Work task a
Copy word for word the lines of the records that begin with the line containing "Express the facing" and run through the line containing "Answer: 0° — they already face them", both included.

Capitulating to the threat of violence from right-wing elements 
backing Republican candidate George W. Bush, the election board of 
Miami-Dade County voted Wednesday to call off its recount of the 
presidential vote and submit an admittedly inaccurate machine count 
as its official tally. The action means that the votes of more than 
10,000 Miami residents will be excluded.

The Democratic-controlled board took the unanimous action only two 
hours after it had decided to halt the full recount of 654,000 
ballots cast in Miami and concentrate on the 10,000 so-called 
undervotes—ballots for which the punch-card machines failed to 
register a presidential selection—in order to meet the Sunday 5 p.m. 
deadline set by the Florida State Supreme Court.

The initial decision was met with a calculated outburst of violence 
by a band of pro-Bush demonstrators who had been assembled in Miami 
by Republican Party officials. The two dozen demonstrators began 
shouting, "Cheaters," and "Vote fraud." They screamed at election 
officials when they attempted to remove the 10,000 disputed ballots 
to a smaller counting room where party observers could monitor the 
process, but the larger crowd would be excluded.

The incident escalated to fascist-style thuggery when a Democratic 
Party attorney was mobbed as he walked through the building, with 
Bush supporters screaming that he had removed a ballot from the 
counting room and demanding his arrest. The attorney, who was holding 
only a sample ballot used to explain the vote-counting process, had 
to be rescued by police and escorted out of the building.

It was in this atmosphere of intimidation that the election board 
decided to call off the recount entirely. Board member David Leahy 
admitted that the pro-Bush protests had played a role in the 
decision. Without the disruption, he said, "Speaking for myself, we'd 
be up there counting."

After the election board's announcement, Republican officials gloated 
over the success of their strong-arm tactics. Florida Republican 
Party Chairman Al Cardenas declared, with a straight face, "We're 
happy that there's finality coming with respect to this election. 
Finally, we're getting some semblance of the rule of law here."

The decision cuts off the hand recount in the most populous county in 
Florida, which Gore carried by a substantial margin. It also 
invalidates a 157-vote swing to Gore that was uncovered in the first 
stages of the hand recount, on Monday and Tuesday, when 23 percent of 
the county's precincts were re-counted. If uncounted Gore votes had 
continued to be restored at that rate in the rest of Miami-Dade, the 
Democratic candidate would have nearly eliminated Bush's nominal 930-
vote lead in the statewide tally.

The calling off of the Miami-Dade recount shows the political 
cowardice, not only of the local Democratic Party officials, but of 
the national Democratic Party and the media as well. Not one public 
official or media commentator has dared to speak the truth: that a 
right-wing mob has succeeded through force and intimidation in 
depriving thousands of Florida voters of their rights. All accept the 
pretense that the board made its decision because it lacked 
sufficient time to complete a full recount.

Gore campaign officials immediately filed a lawsuit seeking a 
reversal of the Miami-Dade decision, which refers only cryptically to 
the intimidation of the board: "The Miami-Dade canvassing board 
decision today to halt its recount-for whatever reason-flies in the 
face of an unambiguous, unanimous Supreme Court decision of less than 
24 hours ago."

Work task b
In the article on the Miami-Dade recount, how many ballots were cast in Miami in all?

Exercise input
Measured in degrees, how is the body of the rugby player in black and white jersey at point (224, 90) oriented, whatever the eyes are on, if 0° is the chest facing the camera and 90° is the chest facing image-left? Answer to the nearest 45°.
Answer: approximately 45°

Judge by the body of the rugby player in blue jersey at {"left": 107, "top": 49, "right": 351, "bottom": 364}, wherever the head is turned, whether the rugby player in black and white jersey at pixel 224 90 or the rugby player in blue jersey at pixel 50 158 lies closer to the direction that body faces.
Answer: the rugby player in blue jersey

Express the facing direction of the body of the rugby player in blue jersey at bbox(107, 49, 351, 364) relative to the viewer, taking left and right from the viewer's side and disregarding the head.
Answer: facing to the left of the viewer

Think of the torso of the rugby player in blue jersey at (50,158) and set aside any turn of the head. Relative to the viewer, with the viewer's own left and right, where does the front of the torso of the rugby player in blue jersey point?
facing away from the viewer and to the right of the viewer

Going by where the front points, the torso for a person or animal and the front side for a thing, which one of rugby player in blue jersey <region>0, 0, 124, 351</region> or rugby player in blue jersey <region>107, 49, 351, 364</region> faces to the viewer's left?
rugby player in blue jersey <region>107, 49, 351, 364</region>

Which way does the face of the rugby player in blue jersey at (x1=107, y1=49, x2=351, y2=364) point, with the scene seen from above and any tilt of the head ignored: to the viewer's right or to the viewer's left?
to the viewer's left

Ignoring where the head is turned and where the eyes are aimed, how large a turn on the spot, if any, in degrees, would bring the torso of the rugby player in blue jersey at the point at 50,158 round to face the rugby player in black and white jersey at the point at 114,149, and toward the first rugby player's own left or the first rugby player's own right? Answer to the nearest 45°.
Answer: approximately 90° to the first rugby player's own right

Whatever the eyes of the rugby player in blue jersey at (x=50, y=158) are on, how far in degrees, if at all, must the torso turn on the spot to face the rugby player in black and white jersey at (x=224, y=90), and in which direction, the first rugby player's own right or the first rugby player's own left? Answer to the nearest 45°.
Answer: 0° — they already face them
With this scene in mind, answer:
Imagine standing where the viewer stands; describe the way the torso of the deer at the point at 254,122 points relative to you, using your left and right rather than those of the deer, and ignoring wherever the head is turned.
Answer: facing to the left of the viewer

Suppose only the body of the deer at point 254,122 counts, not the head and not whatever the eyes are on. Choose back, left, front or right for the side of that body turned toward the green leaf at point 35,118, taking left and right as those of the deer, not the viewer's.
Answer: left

Task solution a
Express the facing direction of the body of the rugby player in blue jersey at bbox(107, 49, 351, 364) relative to the viewer, taking left and right from the viewer's side and disregarding the head.
Answer: facing to the left of the viewer

Think of the torso of the rugby player in blue jersey at (50,158) and set aside any turn of the head. Relative to the viewer, with the viewer's own left and right, where does the front of the torso of the rugby player in blue jersey point?
facing away from the viewer and to the right of the viewer

Going by where the front points, the torso for a person or animal and the front side for a thing, which one of rugby player in blue jersey <region>0, 0, 124, 351</region> or rugby player in blue jersey <region>107, 49, 351, 364</region> faces to the viewer's left?
rugby player in blue jersey <region>107, 49, 351, 364</region>

Which way does the face of the rugby player in blue jersey at (x1=107, y1=49, x2=351, y2=364) point, with the scene seen from above and any tilt of the head ignored: to the viewer's right or to the viewer's left?
to the viewer's left

Ignoring where the head is turned and where the eyes are aimed, how large a turn on the spot, if any, in degrees, would bring the torso of the rugby player in blue jersey at the point at 50,158 round to face the rugby player in black and white jersey at the point at 114,149, and toward the first rugby player's own left or the first rugby player's own right? Answer to the nearest 45°.
Answer: approximately 90° to the first rugby player's own right

Whatever the eyes of the rugby player in blue jersey at (x=50, y=158) are on, how far in degrees, if at all, must the torso turn on the spot to face the rugby player in black and white jersey at (x=224, y=90), and in which direction, the first rugby player's own right or the first rugby player's own left? Answer to the nearest 45°.
Answer: 0° — they already face them

Task solution b
654,000